The Unscrambler

Last updated
The Unscrambler X
Developer(s) CAMO Software
Stable release
10.1 / January 2011
Operating system Microsoft Windows
Type Multivariate statistics, Multivariate Analysis, Design of Experiments Chemometrics, Spectroscopy, Sensory analysis
License Proprietary
Website www.camo.com/unscrambler/

The Unscrambler X is a commercial software product for multivariate data analysis, used for calibration of multivariate data which is often in the application of analytical data such as near infrared spectroscopy and Raman spectroscopy, and development of predictive models for use in real-time spectroscopic analysis of materials.

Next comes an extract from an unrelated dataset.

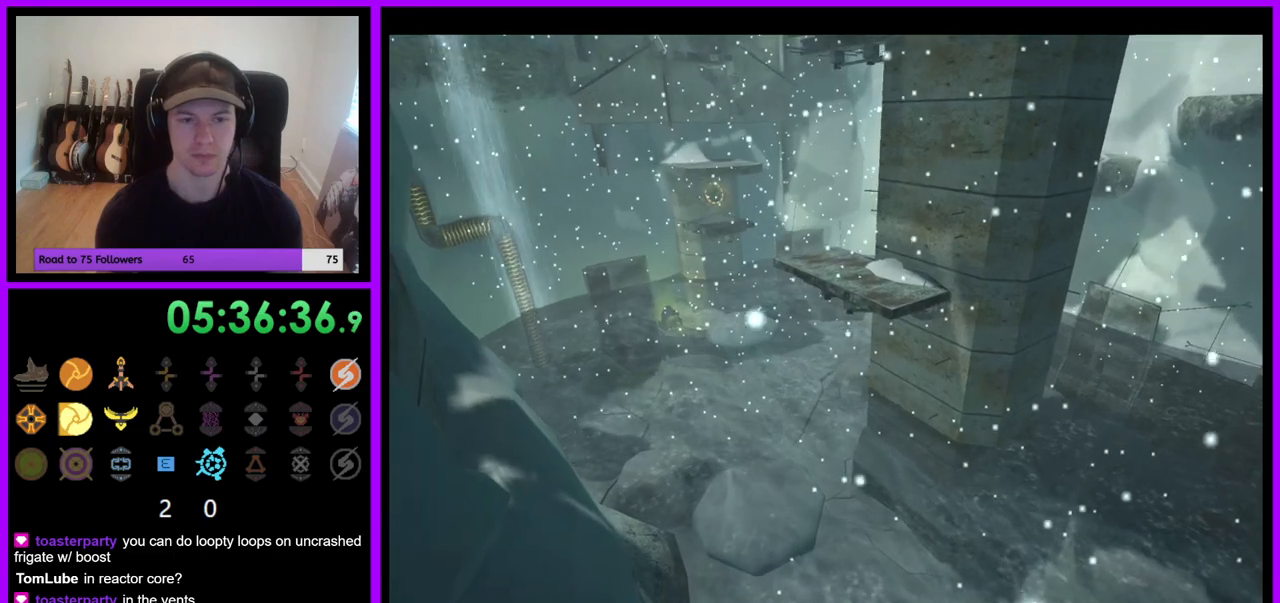
{"dt_ms": 500, "buttons": [], "left_stick": "down-right", "right_stick": "center", "events": [[33, "left_stick", "down"], [317, "left_stick", "down-right"]]}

The software was originally developed in 1986 by Harald Martens [1] and later by CAMO Software.

Functionality

The Unscrambler X was an early adaptation of the use of partial least squares (PLS). [2] Other techniques supported include principal component analysis (PCA), [3] 3-way PLS, multivariate curve resolution, design of experiments, supervised classification, unsupervised classification and cluster analysis. [4]

The software is used in spectroscopy (IR, NIR, Raman, etc.), chromatography, and process applications in research and non-destructive quality control systems in pharmaceutical manufacturing, [5] [6] sensory analysis [7] [8] and the chemical industry. [9] [10]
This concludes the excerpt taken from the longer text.